Intervention de Gilbert-Luc Devinaz

Réunion du 17 janvier 2023 à 14h30
Construction de nouvelles installations nucléaires — Discussion générale suite

Photo de Gilbert-Luc DevinazGilbert-Luc Devinaz :

Madame la présidente, madame la ministre, mes chers collègues, notre vigilance est aujourd’hui appelée sur ce texte technique relatif à l’accélération du nucléaire français. Il constitue, après le volet relatif aux énergies renouvelables, le second volet d’accélération.

Le même questionnement quant à la méthode se pose que sur le premier volet. Alors qu’une grande loi structurante de stratégie énergétique devrait être examinée par le Parlement au second semestre 2023, accélérer des choix que nous ajusterons plus tard ne revient-il pas à mettre la charrue avant les bœufs, madame la ministre ? C’est comme si un médecin prescrivait l’ordonnance avant d’avoir examiné son patient…

Du point de vue de l’aménagement du territoire, compléter des installations nucléaires ou créer de nouveaux EPR n’est pas neutre. Ces constructions peuvent-elles être pensées sans concertation dans un débat de techniciens, comme dans les années 1970 ? Ne doivent-elles pas plutôt, comme les politiques publiques d’aménagement, être fondées sur la consultation et conçues dans la transparence vis-à-vis des citoyens pour favoriser l’acceptabilité des projets ?

Ces équipements, prévus pour fonctionner à partir de 2035-2040, seront en outre examinés sur les plans environnemental, climatique, hydrométrique, sur celui des risques ou encore du trait de côte, etc., avec des données de 2023.

Or effectuer des projections sur le fondement de phénomènes passés est désormais impossible. Il faut s’inscrire dans l’incertitude des aléas climatiques.

L’acceptabilité sociétale du nucléaire suppose de la transparence et de la concertation avec toutes les parties prenantes. Elle implique aussi une évaluation démocratique et pluraliste des besoins de notre société en matière énergétique, dans un contexte de transition et de décarbonation de notre économie.

Ce texte qui vise à accélérer les procédures pour amorcer la relance de la construction de nouveaux réacteurs nucléaires ne devrait en aucun cas servir de support pour anticiper la future grande loi qui définira la stratégie française au long cours relative à l’énergie, au climat et à la composition de notre mix énergétique, et ce d’autant moins que des concertations sont en cours.
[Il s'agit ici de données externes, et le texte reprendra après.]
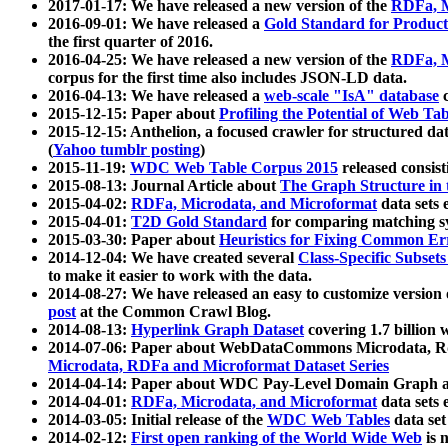
2017-01-17: We have released a new version of the
RDFa, M
2016-09-01: We have released a
Gold Standard for Product
the first quarter of 2016.
2016-04-25: We have released a new version of the
RDFa, M
corpus for the first time also includes JSON-LD data.
2016-04-13: We have released a
web-scale "IsA" database
c
2015-12-15: Paper about
Profiling the Potential of Web 
2015-12-15: Anthelion, a focused crawler for structured da
(
Yahoo tumblr posting
)
2015-11-19:
WDC Web Table Corpus 2015
released consis
2015-08-13: Journal Article about
The Graph Structure in 
2015-04-02:
RDFa, Microdata, and Microformat
data sets
2015-04-01:
T2D Gold Standard
for comparing matching sy
2015-03-30: Paper about
Heuristics for Fixing Common Er
2014-12-04: We have created several
Class-Specific Subset
to make it easier to work with the data.
2014-08-27: We have released an easy to customize version 
post
at the Common Crawl Blog.
2014-08-13:
Hyperlink Graph Dataset
covering 1.7 billion
2014-07-06: Paper about WebDataCommons Microdata, Rdf
Microdata, RDFa and Microformat Dataset Series
2014-04-14: Paper about WDC Pay-Level Domain Graph a
2014-04-01:
RDFa, Microdata, and Microformat
data sets
2014-03-05: Initial release of the
WDC Web Tables
data set
2014-02-12:
First open ranking of the World Wide Web
is 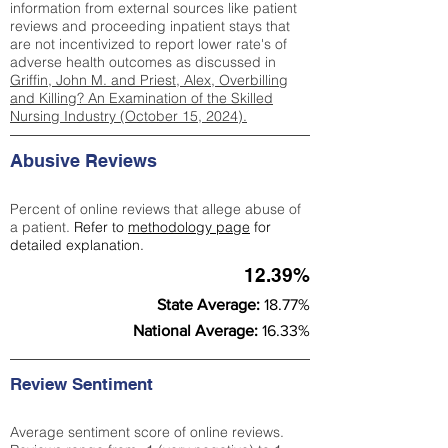
information from external sources like patient
reviews and proceeding inpatient stays that
are not incentivized to report lower rate's of
adverse health outcomes as discussed in
Griffin, John M. and Priest, Alex, Overbilling
and Killing? An Examination of the Skilled
Nursing Industry (October 15, 2024).
Abusive Reviews
Percent of online reviews that allege abuse of
a patient.
Refer to
methodology page
for
detailed explanation.
12.39%
State Average:
18.77%
National Average:
16.33%
Review Sentiment
Average sentiment score of online reviews.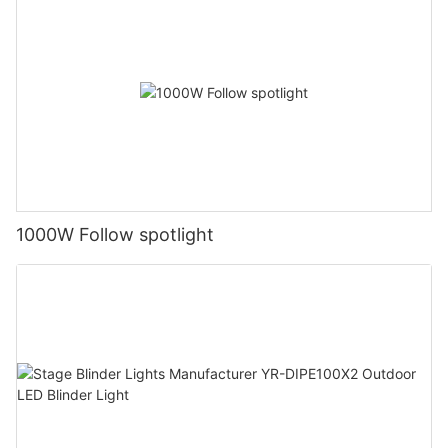
1000W Follow spotlight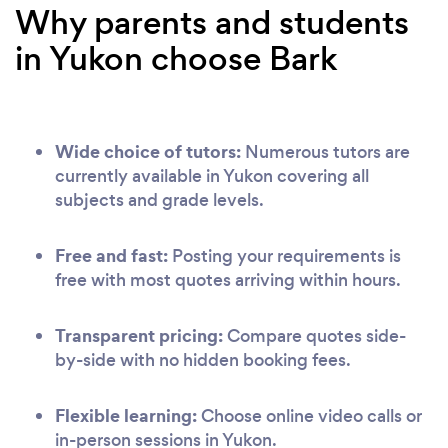
Why parents and students
in Yukon choose Bark
Wide choice of tutors:
Numerous tutors are
currently available in Yukon covering all
subjects and grade levels.
Free and fast:
Posting your requirements is
free with most quotes arriving within hours.
Transparent pricing:
Compare quotes side-
by-side with no hidden booking fees.
Flexible learning:
Choose online video calls or
in-person sessions in Yukon.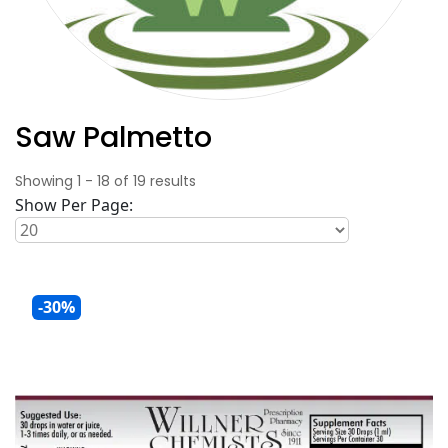
Saw Palmetto
Showing
1
-
18
of
19
results
Show Per Page:
-30%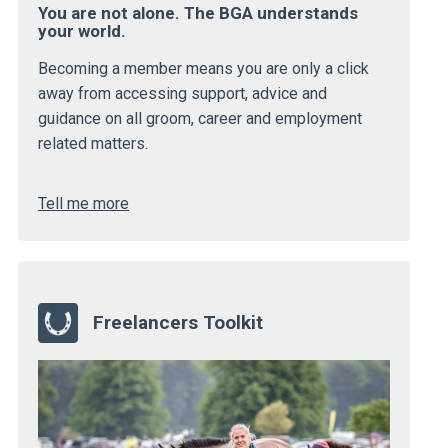
You are not alone. The BGA understands
your world.
Becoming a member means you are only a click
away from accessing support, advice and
guidance on all groom, career and employment
related matters.
Tell me more
Freelancers Toolkit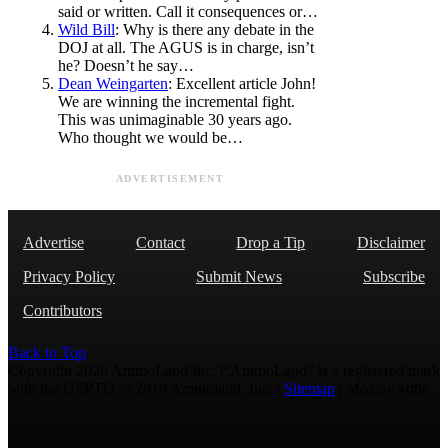
said or written. Call it consequences or…
Wild Bill
: Why is there any debate in the
DOJ at all. The AGUS is in charge, isn’t
he? Doesn’t he say…
Dean Weingarten
: Excellent article John!
We are winning the incremental fight.
This was unimaginable 30 years ago.
Who thought we would be…
ADVERTISEMENT
Advertise
Contact
Drop a Tip
Disclaimer
Privacy Policy
Submit News
Subscribe
Contributors
Back to Top
Copyright 2026 AmmoLand Inc. |“AmmoLand” is a registered mark
with the USPTO © 2010 Ammoland, Inc. |
Sitemap
| Μολὼν λαβέ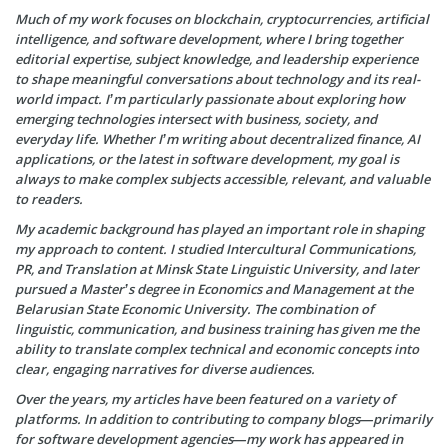
Much of my work focuses on blockchain, cryptocurrencies, artificial
intelligence, and software development, where I bring together
editorial expertise, subject knowledge, and leadership experience
to shape meaningful conversations about technology and its real-
world impact. I’m particularly passionate about exploring how
emerging technologies intersect with business, society, and
everyday life. Whether I’m writing about decentralized finance, AI
applications, or the latest in software development, my goal is
always to make complex subjects accessible, relevant, and valuable
to readers.
My academic background has played an important role in shaping
my approach to content. I studied Intercultural Communications,
PR, and Translation at Minsk State Linguistic University, and later
pursued a Master’s degree in Economics and Management at the
Belarusian State Economic University. The combination of
linguistic, communication, and business training has given me the
ability to translate complex technical and economic concepts into
clear, engaging narratives for diverse audiences.
Over the years, my articles have been featured on a variety of
platforms. In addition to contributing to company blogs—primarily
for software development agencies—my work has appeared in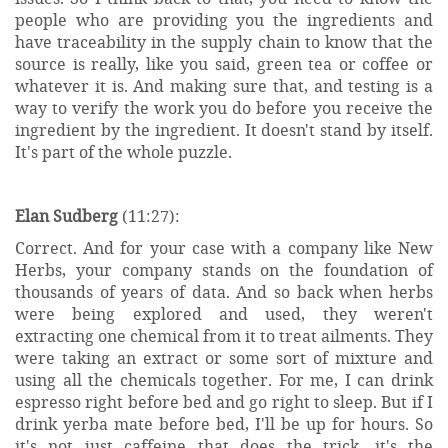
people who are providing you the ingredients and
have traceability in the supply chain to know that the
source is really, like you said, green tea or coffee or
whatever it is. And making sure that, and testing is a
way to verify the work you do before you receive the
ingredient by the ingredient. It doesn't stand by itself.
It's part of the whole puzzle.
Elan Sudberg
(11:27):
Correct. And for your case with a company like New
Herbs, your company stands on the foundation of
thousands of years of data. And so back when herbs
were being explored and used, they weren't
extracting one chemical from it to treat ailments. They
were taking an extract or some sort of mixture and
using all the chemicals together. For me, I can drink
espresso right before bed and go right to sleep. But if I
drink yerba mate before bed, I'll be up for hours. So
it's not just caffeine that does the trick, it's the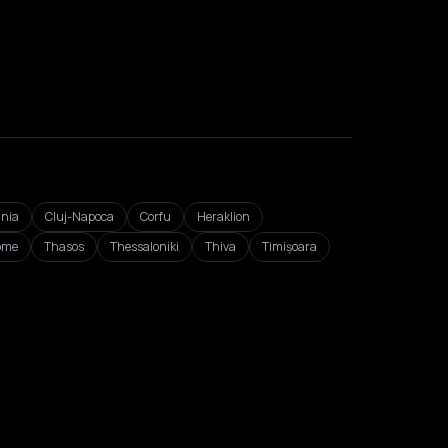
nia
Cluj-Napoca
Corfu
Heraklion
ome
Thasos
Thessaloniki
Thiva
Timișoara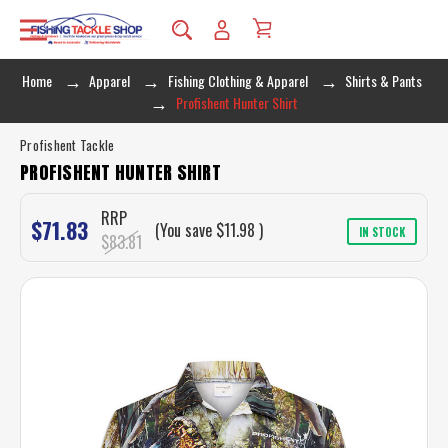
Home
Apparel
Fishing Clothing & Apparel
Shirts & Pants
Profishent Hunter Shirt
Profishent Tackle
PROFISHENT HUNTER SHIRT
RRP
$71.83
(You save
$11.98
)
IN STOCK
$83.81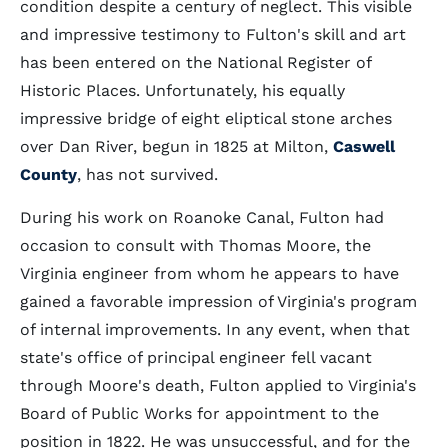
condition despite a century of neglect. This visible
and impressive testimony to Fulton's skill and art
has been entered on the National Register of
Historic Places. Unfortunately, his equally
impressive bridge of eight eliptical stone arches
over Dan River, begun in 1825 at Milton,
Caswell
County
, has not survived.
During his work on Roanoke Canal, Fulton had
occasion to consult with Thomas Moore, the
Virginia engineer from whom he appears to have
gained a favorable impression of Virginia's program
of internal improvements. In any event, when that
state's office of principal engineer fell vacant
through Moore's death, Fulton applied to Virginia's
Board of Public Works for appointment to the
position in 1822. He was unsuccessful, and for the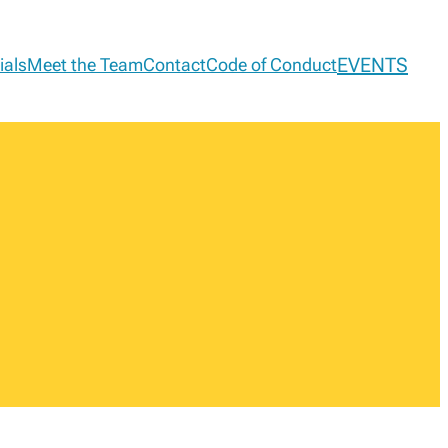
EVENTS
ials
Meet the Team
Contact
Code of Conduct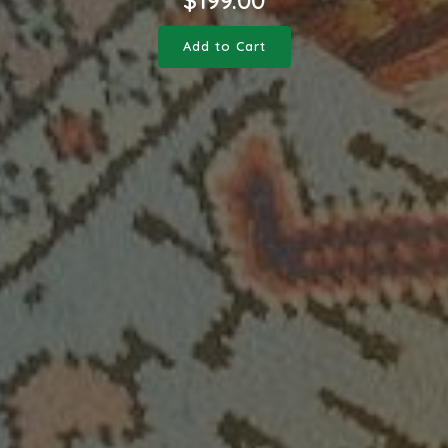
Add to Cart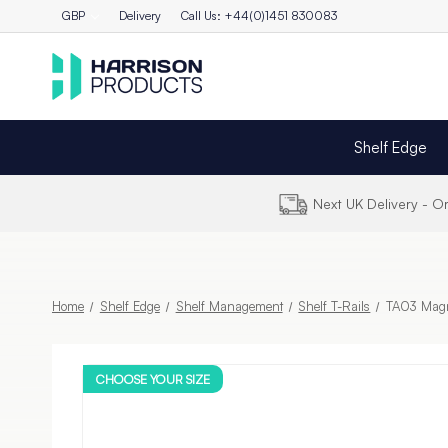
GBP
Delivery
Call Us: +44(0)1451 830083
Shelf Edge
Next UK Delivery - 
Home
Shelf Edge
Shelf Management
Shelf T-Rails
TA03 Magne
CHOOSE YOUR SIZE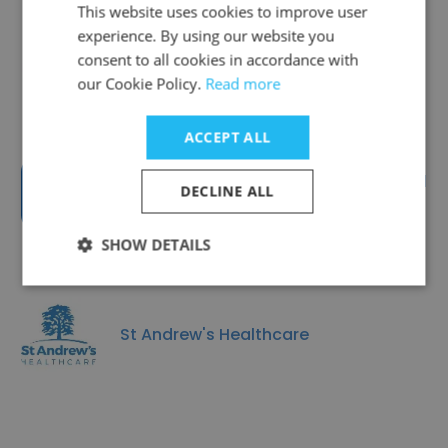
This website uses cookies to improve user
experience. By using our website you
Togetherall
consent to all cookies in accordance with
our Cookie Policy.
Read more
ACCEPT ALL
Birmingham and Solihull Mental
DECLINE ALL
Health NHS Foundation Trust
SHOW DETAILS
St Andrew's Healthcare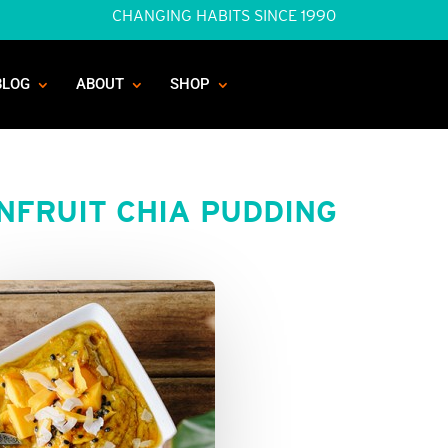
CHANGING HABITS SINCE 1990
BLOG
ABOUT
SHOP
NFRUIT CHIA PUDDING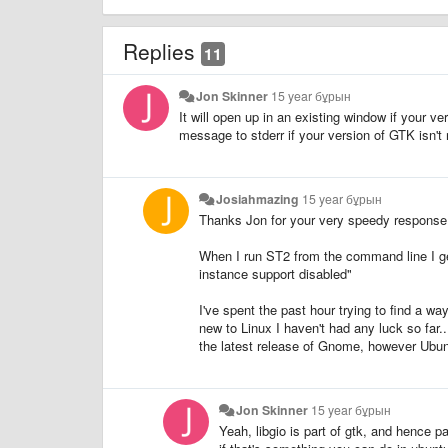
Replies
11
Jon Skinner
15 year бұрын
It will open up in an existing window if your ve
message to stderr if your version of GTK isn't 
Josiahmazing
15 year бұрын
Thanks Jon for your very speedy response
When I run ST2 from the command line I get
instance support disabled"
I've spent the past hour trying to find a wa
new to Linux I haven't had any luck so far..
the latest release of Gnome, however Ubunt
Jon Skinner
15 year бұрын
Yeah, libgio is part of gtk, and hence 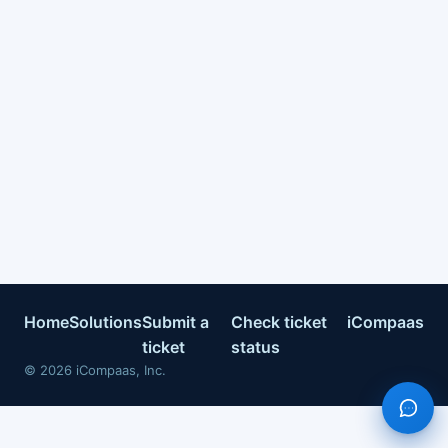
Home
Solutions
Submit a
Check ticket
iCompaas
ticket
status
©
2026
iCompaas, Inc.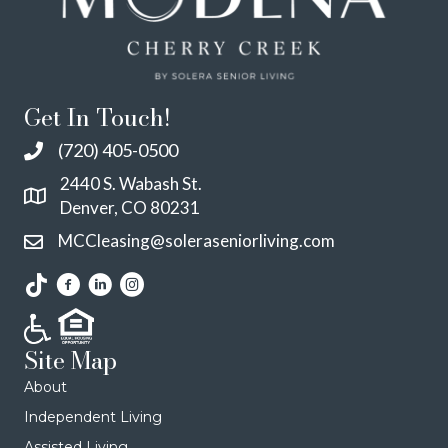
Get In Touch!
(720) 405-0500
2440 S. Wabash St.
Denver, CO 80231
MCCleasing@soleraseniorliving.com
Site Map
About
Independent Living
Assisted Living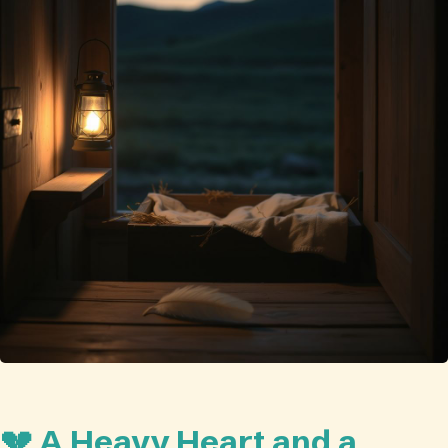
💔 A Heavy Heart and a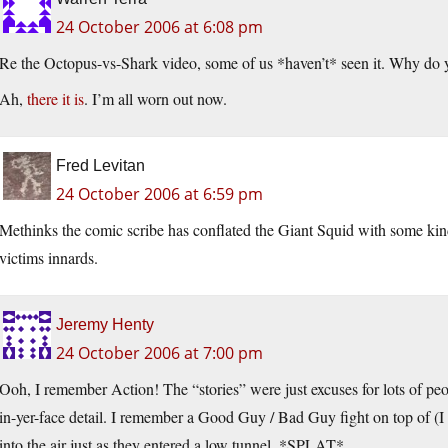
24 October 2006 at 6:08 pm
Re the Octopus-vs-Shark video, some of us *haven’t* seen it. Why do yo
Ah,
there it is
. I’m all worn out now.
Fred Levitan
24 October 2006 at 6:59 pm
Methinks the comic scribe has conflated the Giant Squid with some kind 
victims innards.
Jeremy Henty
24 October 2006 at 7:00 pm
Ooh, I remember Action! The “stories” were just excuses for lots of peo
in-yer-face detail. I remember a Good Guy / Bad Guy fight on top of (
into the air just as they entered a low tunnel. *SPLAT*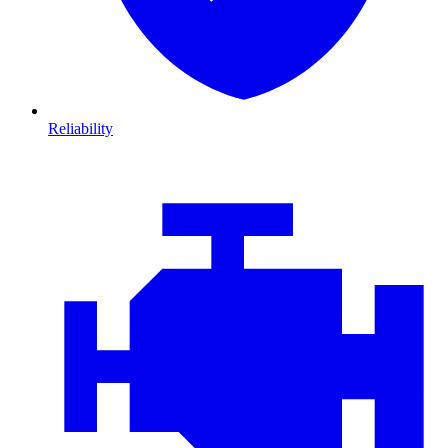
Reliability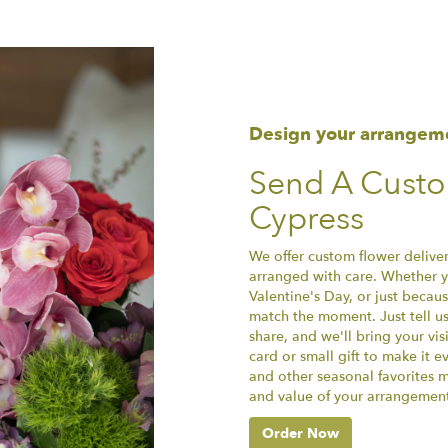
Design your arrangem
Send A Cust
Cypress
We offer custom flower deliver
arranged with care. Whether yo
Valentine's Day, or just becau
match the moment. Just tell us 
share, and we'll bring your vis
card or small gift to make it e
and other seasonal favorites m
and value of your arrangement 
Order Now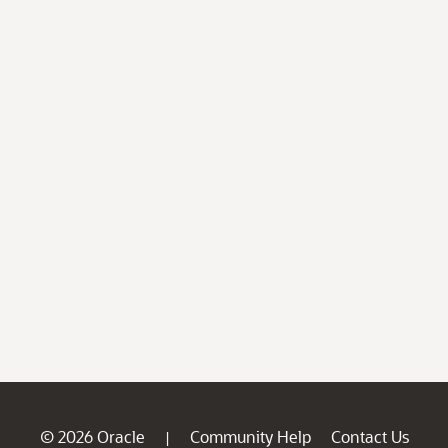
© 2026 Oracle
Community Help
Contact Us
|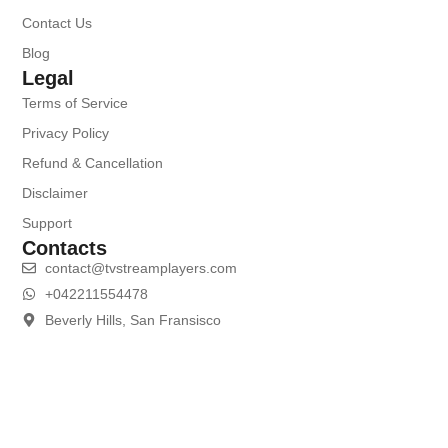
Contact Us
Blog
Legal
Terms of Service
Privacy Policy
Refund & Cancellation
Disclaimer
Support
Contacts
contact@tvstreamplayers.com
+042211554478
Beverly Hills, San Fransisco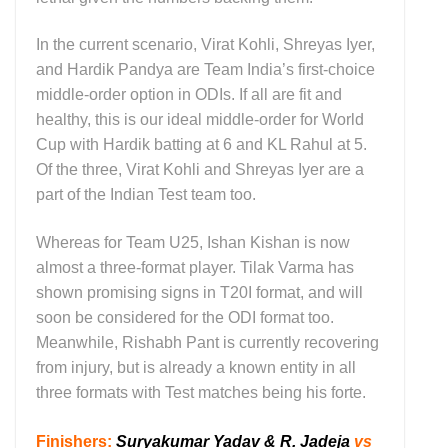
In the current scenario, Virat Kohli, Shreyas Iyer,
and Hardik Pandya are Team India’s first-choice
middle-order option in ODIs. If all are fit and
healthy, this is our ideal middle-order for World
Cup with Hardik batting at 6 and KL Rahul at 5.
Of the three, Virat Kohli and Shreyas Iyer are a
part of the Indian Test team too.
Whereas for Team U25, Ishan Kishan is now
almost a three-format player. Tilak Varma has
shown promising signs in T20I format, and will
soon be considered for the ODI format too.
Meanwhile, Rishabh Pant is currently recovering
from injury, but is already a known entity in all
three formats with Test matches being his forte.
Finishers
:
Suryakumar Yadav & R. Jadeja
vs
Le groupe Socialiste, Écologiste et Républicain a donc été vigilant sur plusieurs points essentiels de ce texte.

Le premier point porte sur le maintien du caractère exceptionnel des mesures d’accélération et de simplification, notamment par leur limitation raisonnable dans le temps.

Le deuxième point est l’amélioration de la qualification des prescriptions de l’Agence de sûreté nucléaire et l’implication accrue du Parlement.

Le troisième point, enfin, tient à la prise en compte de l’incertitude climatique à laquelle seront soumises ces nouvelles installations.

La construction des six EPR qui seront encore en fonctions à l’horizon 2081-2090 suppose en effet l’évaluation des conditions climatiques locales dans lesquelles ces centrales vont fonctionner. Il s’agit notamment de mettre en œuvre des études de descente d’échelle dynamique, absolument nécessaires en sus des éléments de projection globale issus du Giec.

Enfin, le nucléaire n’est pas seulement une question de normes. Il s’agit de donner du sens à ceux qui auront un réacteur près de chez eux, aux futurs personnels qui vont construire ces équipements, aux ingénieurs chargés de la sûreté de ces derniers, aux élus et à tous les acteurs, afin de mettre en évidence le sens profond des actions menées, qui manque aujourd’hui à beaucoup de citoyens.

L’énergie nucléaire est un défi organisationnel et humain autant que technique, procédural et financier.